Make no mistake - I am a fan of electronic gaming. I have a great deal of experience with flight simulators, racing games, first-person shooters, and the like. And I have enjoyed them all greatly.
But I scoff and harrumph at these wannabe-rock stars, what with their feeble, phallic, plastic, oversized joysticks, and the way they feverishly slap and beat at them, staring wide-eyed at the television, watching a multicolored stream of digital M&M's flow down the screen.
They actually have the nerve to post videos of their triumphs to YouTube, as though they have achieved something great.
My Lady Friend thinks it represents an interesting clash between my love of computers - the ultimate enabling technology - and my long-standing love of the art of music. In a nutshell, computers enable these mouth-breathing yashcos to feel some sense of what a musician feels to play a piece of music. In reality, it's nothing like playing a song.
Unlike a flight simulator, where the bulk of the actions involved may actually give you some sense of how to pilot an airplane, the motions and actions in Guitar Hero prepare you not the slightest fraction for how to actually play a piece of music. Likewise, with a racing game, you can get some sense of how to successfully pilot an automobile around a track at a different speed - yet all Guitar Hero will do is teach you how to flail - meaninglessly - at a guitar.

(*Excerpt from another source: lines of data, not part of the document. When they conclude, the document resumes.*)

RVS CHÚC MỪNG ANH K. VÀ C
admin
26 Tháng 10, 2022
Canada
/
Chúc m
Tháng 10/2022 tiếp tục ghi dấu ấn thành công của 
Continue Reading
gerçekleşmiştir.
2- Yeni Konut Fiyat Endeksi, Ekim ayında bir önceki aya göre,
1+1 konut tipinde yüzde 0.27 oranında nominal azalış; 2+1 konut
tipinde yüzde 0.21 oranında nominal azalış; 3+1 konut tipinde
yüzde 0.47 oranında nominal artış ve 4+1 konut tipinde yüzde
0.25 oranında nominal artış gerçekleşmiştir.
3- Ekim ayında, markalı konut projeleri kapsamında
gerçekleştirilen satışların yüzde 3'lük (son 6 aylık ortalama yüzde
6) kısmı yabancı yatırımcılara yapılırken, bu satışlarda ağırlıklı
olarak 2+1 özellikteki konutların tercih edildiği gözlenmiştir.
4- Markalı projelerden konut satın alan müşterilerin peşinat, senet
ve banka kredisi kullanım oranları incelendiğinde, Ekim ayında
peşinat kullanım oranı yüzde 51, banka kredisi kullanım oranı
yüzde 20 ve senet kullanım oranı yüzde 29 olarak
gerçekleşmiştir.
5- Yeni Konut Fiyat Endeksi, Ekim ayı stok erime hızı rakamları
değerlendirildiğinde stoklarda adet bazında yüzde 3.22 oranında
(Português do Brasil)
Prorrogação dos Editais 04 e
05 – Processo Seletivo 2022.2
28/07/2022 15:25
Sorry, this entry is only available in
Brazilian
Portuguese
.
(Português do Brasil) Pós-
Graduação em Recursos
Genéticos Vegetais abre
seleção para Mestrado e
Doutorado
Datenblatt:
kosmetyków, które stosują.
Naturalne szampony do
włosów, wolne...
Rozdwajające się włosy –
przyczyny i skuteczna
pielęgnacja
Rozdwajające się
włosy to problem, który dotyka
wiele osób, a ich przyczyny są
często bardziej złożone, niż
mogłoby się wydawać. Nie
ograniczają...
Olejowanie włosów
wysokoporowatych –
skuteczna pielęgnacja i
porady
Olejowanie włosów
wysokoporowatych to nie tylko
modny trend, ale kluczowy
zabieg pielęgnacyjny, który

Furthermore - it diminishes the art of playing guitar, by turning it into an objectively-measured sport. While some may look at it that way - most musicians and music lovers will tell you there are no measurable ways of determining guitar greatness. The greatness is measured within - from the heart.
At the end of one such GH video on YouTube was a scorecard showing "Notes Hit". It stated that he was over 90% correct, having hit over 1000 notes. I would point out that he was 0% correct - having hit no notes whatsoever. Plastic buttons, yes - but not a single note.